Claiming Not-Quite Dependents

Just because you fix their router doesnt mean theyre dependents.

Claiming dependents and giving yourself head-of-household status is a quick way to slash a nice chunk off your tax bill. Unfortunately, slashing a nice chunk of your tax bill for less-than-sterling reasons is what is generally referred to as “tax evasion.” The language here begs the brain to start justifying a way to check this particular box, making you ask yourself questions like “What does it mean to DEPEND on someone?” Unfortunately, we’re talking tax code, not diary entries, so the IRS is pretty clear on this.

Common claims here seem to be divorced couples both fighting to claim dependents, or for the childless among us, trying to claim older parents as dependents. You also need to provide more than half of the monetary support for the person in question, and if it’s not a child, they need to have made less than $4,300 in income over the entire year. These are numbers that invite fudging given the potential tax break, but fudging in this case is a felony. Not only that, you can rain down a bevy of IRS interest on the person you claimed as well.

Writing Off Your Commute

Youre paying for every second of this joy.

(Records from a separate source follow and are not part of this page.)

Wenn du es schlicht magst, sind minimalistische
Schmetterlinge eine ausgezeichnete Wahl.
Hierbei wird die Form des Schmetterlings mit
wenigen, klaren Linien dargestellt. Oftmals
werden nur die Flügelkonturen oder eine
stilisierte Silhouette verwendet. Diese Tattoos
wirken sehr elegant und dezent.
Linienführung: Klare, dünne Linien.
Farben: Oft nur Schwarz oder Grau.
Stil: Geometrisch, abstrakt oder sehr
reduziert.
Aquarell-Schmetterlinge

The idea of “business expenses” is inherently attractive. You get some sweet-ass deductions, you get to feel like a big-time business boy or girl. Win-win, right? In reality, though, they’re not only mostly useless for a large portion of the population due to the existence of the standard deduction, but horrendously ticky-tacky. One thing that seems like an easy no-brainer, especially with gas prices spiking, is to write off commuting costs as a business expense. After all, how are you going to work if you can’t get there?

Unfortunately, this one isn’t that complicated. It’s pretty much just a hard no from the IRS. Commuting costs are not tax-deductible as a broad category, outside of very specific criteria that probably do not apply to you. 

Not Paying Taxes on Cryptocurrency

The IRS figured out your fancy money, guys.

Crypto is like, off-the-grid. It’s like, outside all known government. It’s the currency of freedom. It changes hands between two free thinkers, outside of the view of those fat cat bankers, hack the planet, etc.! I don’t have to pay taxes on it for the same reason it’s medium legal to buy ecstasy with it on the dark web.

Yeah, no. Despite your hopes that crypto bros managed to create a form of currency so deeply obnoxious that the IRS wouldn’t take an interest, they’re extremely aware of crypto and any exchanges thereof. Between its manufactured cool factor and the tendency of crypto evangelists to naturally believe they’re on a higher plane of thinking than everyone else on earth, some might convince themselves they’ve ascended beyond trackable income. That air of mystique may fade a little when they realize even basic TurboTax software is well-equipped to deal with crypto nowadays. Whether you sold it for cash, exchanged it for goods or exchanged one coin for another, it all needs to be reported.

Not Paying Taxes on Things You Stole

Whether the crowbar is now a work expense is a whole other thing.

Smash-and-grab artists, bank robbers, cat burglars and jewel thieves, don’t think that just because your occupation is frowned upon that the IRS doesn’t consider it income. The fair value of stolen property needs to be reported as income on your taxes.